With their woodsy, aromatic earthiness and lip-tingling, addictive, slow-burn heat, Sichuan peppercorns (
Zanthoxylum simulans
) are among the world’s most intriguing spices. The hallmark flavor of the cuisine of western China, where they are called
huajiao
, they are not true peppercorns, but rather the red-brown berries of a large, prickly shrub.
Native to Sichuan Province and cultivated there possibly as far back as the Neolithic period, the spice is used to fire up marinades, roasted meats, fish, poultry, and cooking oil for a number of classic regional dishes, including tea-smoked duck (see
listing
), hot-and-sour cabbage, barbecued spareribs (see
listing
), and dry-fried chicken. It’s also essential to five-spice powder, a common Chinese seasoning blend that typically also includes cinnamon, cloves, fennel seed, and star anise.
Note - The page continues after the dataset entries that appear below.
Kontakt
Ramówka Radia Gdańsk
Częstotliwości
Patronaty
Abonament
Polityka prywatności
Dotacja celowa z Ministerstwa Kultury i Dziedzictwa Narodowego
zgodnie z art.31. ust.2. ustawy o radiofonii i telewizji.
Prized for their sensory effect as much as for their flavor, the peppercorns trigger a distinctive buzzing tingle on the lips (called
ma la
in Chinese) that surprises novices and thrills the pepper’s legions of devotees.
Further adding to the raffish allure of these wrinkled, mahogany-hued berries is the fact that, from 1968 to 2005, the United States banned their importation on the grounds that they could potentially carry a canker harmful to citrus crops. Although the ban was widely flouted—many vendors of Chinese medicine sold the peppercorns secretly and chefs found ways to get them—it did make the spice harder to come by, and that much more tantalizing for its rarity. To have the ban lifted, Chinese
exporters agreed to heat-treat their peppercorns to kill any traces of the virus. Die-hard aficionados bemoan this treatment, which tempers the spice’s potency, but it assures a steady supply for U.S. fans of authentic Sichuan cuisine and of the smoky, lemony heat that only huajiao can provide.
Mail order:
amazon.com (search olive nation sichuan peppercorns).
Further information and recipes:
Mrs. Chiang’s Szechwan Cookbook
by Jung-Feng Chiang with Ellen Schrecker and John Schrecker (1987);
Shark’s Fin and Sichuan Pepper
by Fuchsia Dunlop (2009);
saveur.com
(search capital of heat).
Tip:
To experience the full effect of the peppercorns, toast them in a dry frying pan over moderate heat for 7 to 8 minutes. Store toasted peppercorns in a jar with a tight-fitting lid in a cool, dry place; they will keep for several months. Crush them just before using to release their aromatic oils.